«20 Minutes» a suivi le quotidien des policiers spécialisés dans les violences conjugales
« 20 Minutes » a suivi les policiers de la brigade locale de protection de la famille de Saint-Denis
A peine assis derrière son bureau, Philippe Cisé s’excuse. Les six autres policiers et policières de la brigade locale de protection de la famille (BLPF) de Saint-Denis n’arriveront qu’en cette fin de matinée de février. « La garde à vue d’hier s’est terminée très tard.» Pendant six heures, ces fonctionnaires spécialisés dans les violences conjugales ont auditionné un homme soupçonné de violences physiques et psychologiques ainsi que de viols sur son épouse. Dans les locaux de la brigade, le mis en cause a fini par reconnaître une partie des faits, tout en cherchant à minimiser. «C’est fréquent dans ce genre de dossier, assure le jeune lieutenant. Des phrases comme “on se dispute comme dans tous les couples” viennent régulièrement. » L’homme, présenté à un juge d’instruction, a été placé en détention provisoire.
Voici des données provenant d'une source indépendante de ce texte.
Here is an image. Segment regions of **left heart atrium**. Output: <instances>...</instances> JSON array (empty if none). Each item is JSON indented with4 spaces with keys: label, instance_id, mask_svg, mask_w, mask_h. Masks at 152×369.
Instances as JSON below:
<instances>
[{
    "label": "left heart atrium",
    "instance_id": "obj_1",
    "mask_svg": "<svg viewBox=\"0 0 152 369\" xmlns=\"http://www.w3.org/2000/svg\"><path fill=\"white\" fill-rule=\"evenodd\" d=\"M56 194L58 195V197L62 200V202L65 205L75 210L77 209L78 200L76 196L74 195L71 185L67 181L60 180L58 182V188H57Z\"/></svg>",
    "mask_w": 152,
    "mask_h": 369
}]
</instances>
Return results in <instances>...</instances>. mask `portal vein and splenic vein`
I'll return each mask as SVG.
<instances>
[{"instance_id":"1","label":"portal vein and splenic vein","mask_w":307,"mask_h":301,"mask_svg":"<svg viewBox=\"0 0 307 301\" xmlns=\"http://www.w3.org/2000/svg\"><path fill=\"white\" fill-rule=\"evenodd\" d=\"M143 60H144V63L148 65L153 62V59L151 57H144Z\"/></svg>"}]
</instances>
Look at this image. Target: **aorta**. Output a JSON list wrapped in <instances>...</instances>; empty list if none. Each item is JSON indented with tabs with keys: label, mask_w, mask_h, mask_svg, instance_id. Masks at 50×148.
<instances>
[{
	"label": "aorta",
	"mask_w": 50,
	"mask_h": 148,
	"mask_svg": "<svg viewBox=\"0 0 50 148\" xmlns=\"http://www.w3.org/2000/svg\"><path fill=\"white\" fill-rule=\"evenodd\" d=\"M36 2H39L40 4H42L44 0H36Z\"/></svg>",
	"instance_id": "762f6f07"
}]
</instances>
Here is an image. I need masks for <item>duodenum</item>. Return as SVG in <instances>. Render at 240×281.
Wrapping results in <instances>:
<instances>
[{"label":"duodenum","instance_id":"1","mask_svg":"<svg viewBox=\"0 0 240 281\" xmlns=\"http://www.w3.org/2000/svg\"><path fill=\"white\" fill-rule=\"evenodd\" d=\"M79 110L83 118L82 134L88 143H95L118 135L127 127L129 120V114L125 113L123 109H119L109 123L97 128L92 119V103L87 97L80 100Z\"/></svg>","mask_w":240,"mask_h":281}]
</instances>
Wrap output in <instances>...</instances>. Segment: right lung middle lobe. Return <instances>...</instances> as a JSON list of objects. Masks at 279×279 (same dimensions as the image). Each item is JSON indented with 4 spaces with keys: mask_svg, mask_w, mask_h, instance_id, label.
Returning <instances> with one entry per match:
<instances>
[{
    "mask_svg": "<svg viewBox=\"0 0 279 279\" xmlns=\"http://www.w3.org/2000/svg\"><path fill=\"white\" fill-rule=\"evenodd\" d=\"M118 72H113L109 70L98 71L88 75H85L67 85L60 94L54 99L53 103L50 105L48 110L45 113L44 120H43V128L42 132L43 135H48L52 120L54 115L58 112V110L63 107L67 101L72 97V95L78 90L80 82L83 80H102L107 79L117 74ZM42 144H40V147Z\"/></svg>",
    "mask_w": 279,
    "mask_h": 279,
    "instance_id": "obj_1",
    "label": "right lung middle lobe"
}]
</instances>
Comment enquêter dans ces affaires qui se passent généralement dans le huis clos familial ? A la BLPF, chaque nouveau dossier est minutieusement étudié pour évaluer l’urgence de la situation. Antécédents, contexte familial, faits décrits… Aux plaintes (deux à trois chaque jour à Saint-Denis) s’ajoutent les signalements des proches, au numéro 3919 ou sur la plateforme Internet, ainsi que les enquêtes ouvertes dans le cadre d’une intervention de police-secours après l’appel d’un voisin (600 en 2019).
« Beaucoup d’autocensure »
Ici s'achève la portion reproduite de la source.